EXCERPTED DATA Start Marker

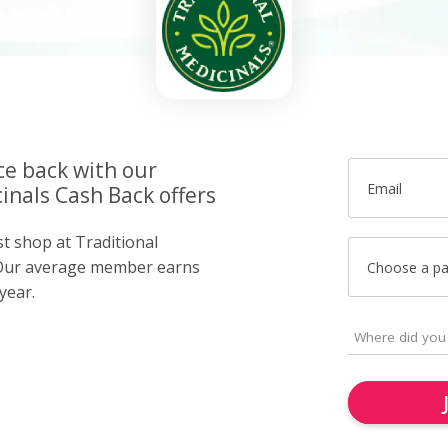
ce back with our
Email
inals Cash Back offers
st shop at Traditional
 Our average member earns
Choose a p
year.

EXCERPTED DATA End Marker
EXCERPTED DATA Start Marker

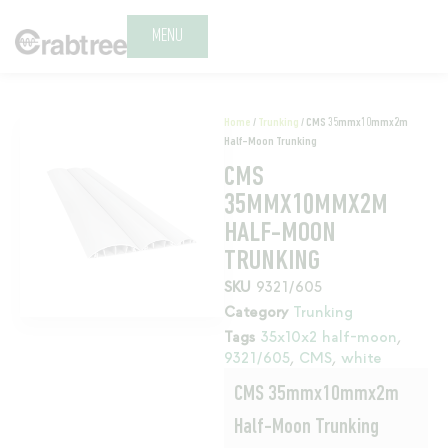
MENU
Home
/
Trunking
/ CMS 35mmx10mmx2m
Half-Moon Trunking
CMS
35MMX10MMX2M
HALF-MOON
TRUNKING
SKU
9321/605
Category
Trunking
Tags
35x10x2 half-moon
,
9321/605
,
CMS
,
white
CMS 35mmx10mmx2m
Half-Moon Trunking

EXCERPTED DATA End Marker
EXCERPTED DATA Start Marker

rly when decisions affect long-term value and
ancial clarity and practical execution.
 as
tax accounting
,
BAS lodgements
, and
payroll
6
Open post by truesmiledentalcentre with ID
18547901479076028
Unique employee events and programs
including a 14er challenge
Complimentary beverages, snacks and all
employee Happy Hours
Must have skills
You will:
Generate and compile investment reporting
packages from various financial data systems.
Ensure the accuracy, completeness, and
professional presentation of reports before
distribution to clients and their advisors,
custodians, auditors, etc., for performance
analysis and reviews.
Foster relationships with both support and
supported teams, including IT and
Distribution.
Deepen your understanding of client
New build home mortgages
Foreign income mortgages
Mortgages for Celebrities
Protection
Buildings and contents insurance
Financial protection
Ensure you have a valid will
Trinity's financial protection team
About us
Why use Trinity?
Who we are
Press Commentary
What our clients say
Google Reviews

EXCERPTED DATA End Marker

=== EXERCISE DIRECTIONS ===
In the items above, format the lines as a numbered list, starting at the line that contains "rly when decisions affect long-term value and" and ending at the line that contains "Google Reviews". Leave out any blank lines.

=== FINAL ANSWER ===
1. rly when decisions affect long-term value and
2. ancial clarity and practical execution.
3.  as
4. tax accounting
5. ,
6. BAS lodgements
7. , and
8. payroll
9. 6
10. Open post by truesmiledentalcentre with ID
11. 18547901479076028
12. Unique employee events and programs
13. including a 14er challenge
14. Complimentary beverages, snacks and all
15. employee Happy Hours
16. Must have skills
17. You will:
18. Generate and compile investment reporting
19. packages from various financial data systems.
20. Ensure the accuracy, completeness, and
21. professional presentation of reports before
22. distribution to clients and their advisors,
23. custodians, auditors, etc., for performance
24. analysis and reviews.
25. Foster relationships with both support and
26. supported teams, including IT and
27. Distribution.
28. Deepen your understanding of client
29. New build home mortgages
30. Foreign income mortgages
31. Mortgages for Celebrities
32. Protection
33. Buildings and contents insurance
34. Financial protection
35. Ensure you have a valid will
36. Trinity's financial protection team
37. About us
38. Why use Trinity?
39. Who we are
40. Press Commentary
41. What our clients say
42. Google Reviews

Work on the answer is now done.